Introduction

Brain metastases are a common complication of cancer, with incidence ranging from 10 to 30% of all invasive cancers [1, 2]. It has been reported that death from neurological causes can occur in up to 44% of patients with brain metastases [3]. Sequential studies performed over the past 3 decades have also shown that appropriate treatment with radiotherapy can increase time to neurological death, improve functional decline and overall survival for these patients [3,4,5,6].

Current treatment of brain metastases varies depending on several considerations: quantity and volume of intracranial disease, resectability of the lesion(s), age and performance status of the patient, histology, extent of extra-cranial disease, among other factors. These factors eventually dictate the role and the combination of modalities applied (surgery, radiation, and systemic therapy) to achieve the desired clinical benefit.

Technical innovations in radiation therapy

Several Radiation Therapy Oncology Group (RTOG) studies performed in the 1980s established the palliative role and survival benefits of Whole Brain Radiation Therapy (WBRT) [7]. At first, simple opposed-lateral fields through two-dimensional radiation were used. With the advent of computed-tomography (CT) simulation in the 1990s, field-in-field techniques and 3D-conformal radiotherapy facilitated the reduction of hotspots which led to improved dose homogeneity within the brain and fewer side effects (Fig. 1A-B).

Text extracted from each page:

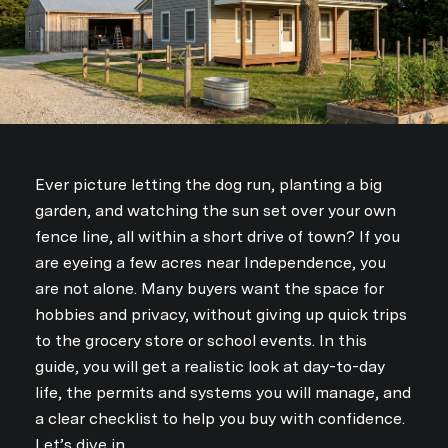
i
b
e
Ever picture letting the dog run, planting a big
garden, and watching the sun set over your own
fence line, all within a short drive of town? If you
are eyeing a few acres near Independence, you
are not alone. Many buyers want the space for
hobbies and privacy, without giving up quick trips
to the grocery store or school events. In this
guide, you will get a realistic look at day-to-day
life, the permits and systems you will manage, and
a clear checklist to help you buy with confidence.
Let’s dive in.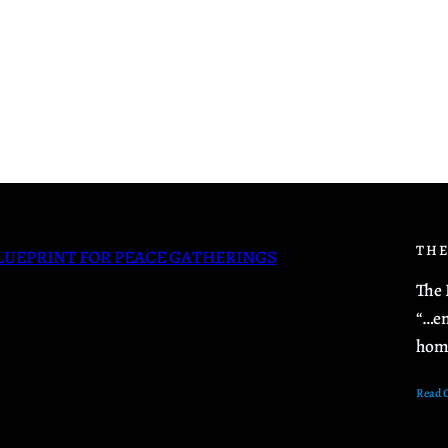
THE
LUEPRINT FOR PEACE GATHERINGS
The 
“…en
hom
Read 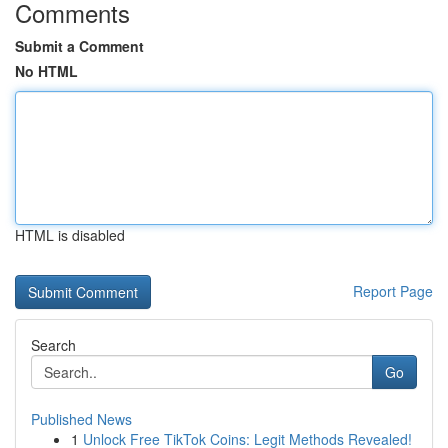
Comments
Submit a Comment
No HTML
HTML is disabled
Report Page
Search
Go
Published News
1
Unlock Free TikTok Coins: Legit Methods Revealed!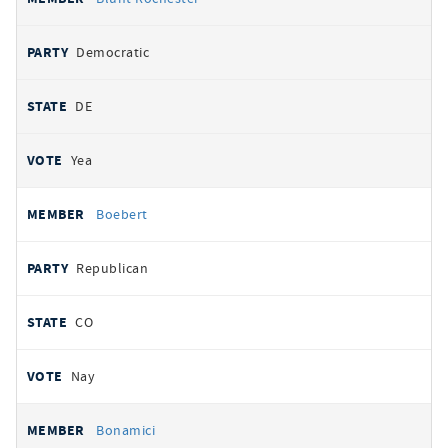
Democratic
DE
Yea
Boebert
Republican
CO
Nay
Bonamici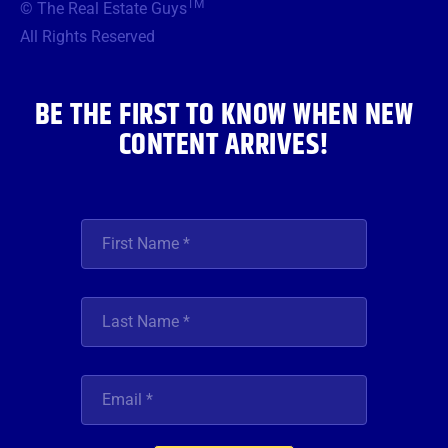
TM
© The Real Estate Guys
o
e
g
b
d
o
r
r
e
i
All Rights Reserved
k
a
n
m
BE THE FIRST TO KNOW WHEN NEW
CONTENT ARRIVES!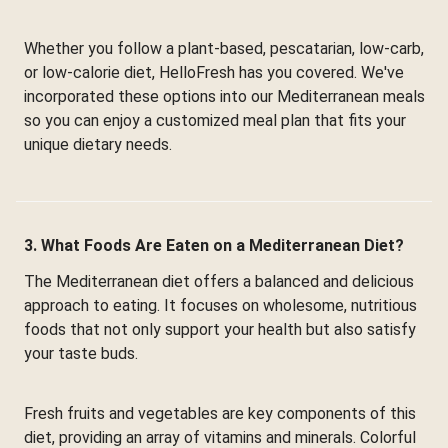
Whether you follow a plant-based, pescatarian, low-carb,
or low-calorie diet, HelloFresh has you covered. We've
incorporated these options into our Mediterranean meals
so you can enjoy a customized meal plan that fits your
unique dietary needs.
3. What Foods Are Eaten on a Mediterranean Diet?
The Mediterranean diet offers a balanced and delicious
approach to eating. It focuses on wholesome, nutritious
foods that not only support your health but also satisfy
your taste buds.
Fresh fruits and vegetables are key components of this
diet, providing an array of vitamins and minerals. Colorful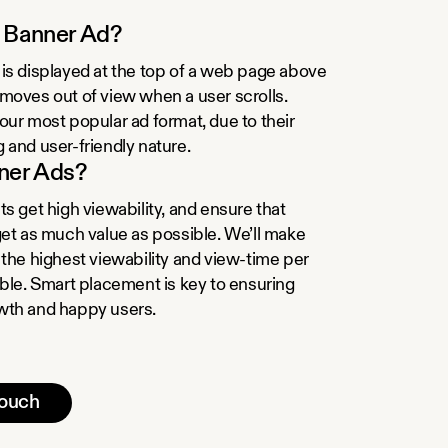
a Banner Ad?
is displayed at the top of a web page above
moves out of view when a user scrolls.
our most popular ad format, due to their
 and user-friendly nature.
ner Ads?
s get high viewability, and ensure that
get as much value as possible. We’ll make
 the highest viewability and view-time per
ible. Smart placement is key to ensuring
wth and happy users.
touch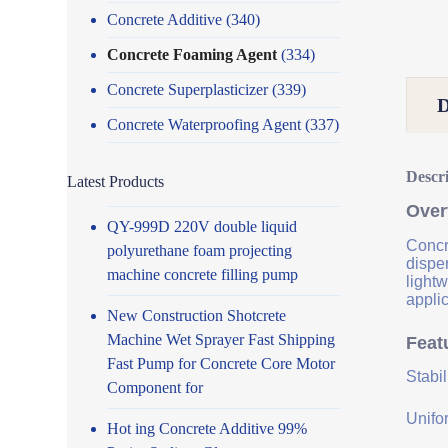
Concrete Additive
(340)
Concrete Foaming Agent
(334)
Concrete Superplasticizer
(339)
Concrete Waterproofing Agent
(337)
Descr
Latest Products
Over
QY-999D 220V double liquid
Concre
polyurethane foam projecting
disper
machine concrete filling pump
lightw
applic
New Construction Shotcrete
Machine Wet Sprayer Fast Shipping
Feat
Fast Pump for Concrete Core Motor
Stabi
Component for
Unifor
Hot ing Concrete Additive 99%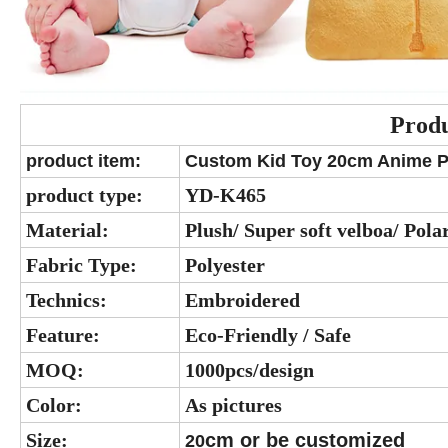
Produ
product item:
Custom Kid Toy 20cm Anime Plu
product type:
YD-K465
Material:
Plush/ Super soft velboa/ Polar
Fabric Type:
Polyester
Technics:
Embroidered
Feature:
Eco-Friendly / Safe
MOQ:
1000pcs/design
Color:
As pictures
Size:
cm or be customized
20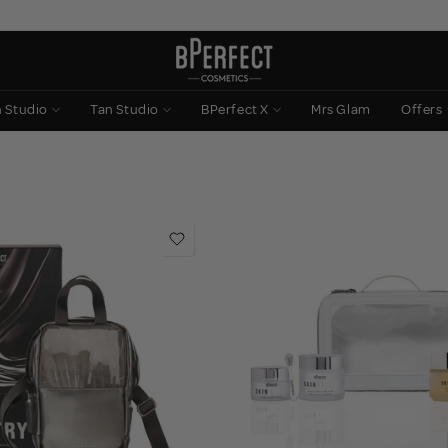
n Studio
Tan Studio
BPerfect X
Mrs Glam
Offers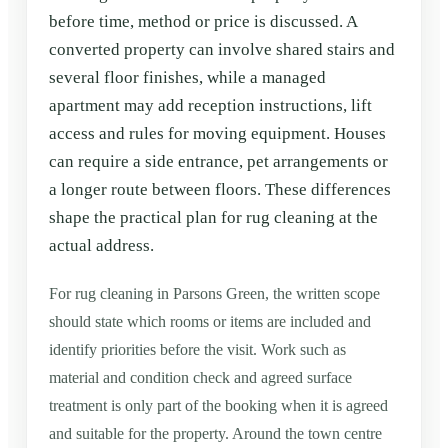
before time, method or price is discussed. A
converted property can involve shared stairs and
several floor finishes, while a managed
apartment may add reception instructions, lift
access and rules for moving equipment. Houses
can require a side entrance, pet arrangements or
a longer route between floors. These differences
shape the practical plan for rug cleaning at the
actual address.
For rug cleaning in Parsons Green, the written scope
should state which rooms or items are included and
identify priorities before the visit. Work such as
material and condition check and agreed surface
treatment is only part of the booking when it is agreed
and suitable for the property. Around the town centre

[Assignment]
Continue the text on radiation therapy for brain metastases, beginning after its final sentence. The material above is not required for this work.

[Exercise output]
Fig. 1
figure 1

A Right lateral ‘beams-eye view’ in a 2D WBRT plan. The (green in online version) arrow represents the horizontal multileaves, which allow the user to reduce dose to critical structures (anterior orbit and oral cavity). B Isodose display of a WBRT planned using 3D-planning tools to deliver a more homogenous dose to the brain. C Dose distribution for HA-WBRT using VMAT, which allowes sparing of specific targets, in this case the hippocampi; the doses received by the avoidance structures are shown on the far right. (Color figure online)

Over time, studies addressing quality of life, established that radiation to the entirety of healthy brain parenchyma contributes to neurocognitive decline. Strategies to mitigate these effects have been evaluated in randomized clinical trials (RCTs); one such study, RTOG 0614, showed modest neurocognitive protection with Memantine, a drug used to treat symptoms of confusion associated with Alzheimer's disease [8]. Furthermore, with the wide adoption of intensity modulated radiation (IMRT), a phase II trial of hippocampal avoidance WBRT (RTOG 0933) was performed. This trial showed that the hippocampi can be spared through the use of IMRT (Fig. 1C) to create hippocampal avoidance WBRT (HA-WBRT), which resulted in similar intracranial control rates but improved cognition compared to historical WBRT trials [9]. HA-WBRT was then compared head-to-head with standard WBRT in NRG CC 001, a phase III trial, with both arms receiving Memantine; the results of this recently published study showed that HA-WBRT with Memantine results in a lower rate of cognitive failure, particularly executive functioning at 4 months, immediate recall and recognition at 6 months, as well as improved speaking, memory, fatigue, and symptom interference with activities of daily living at 6 months [10].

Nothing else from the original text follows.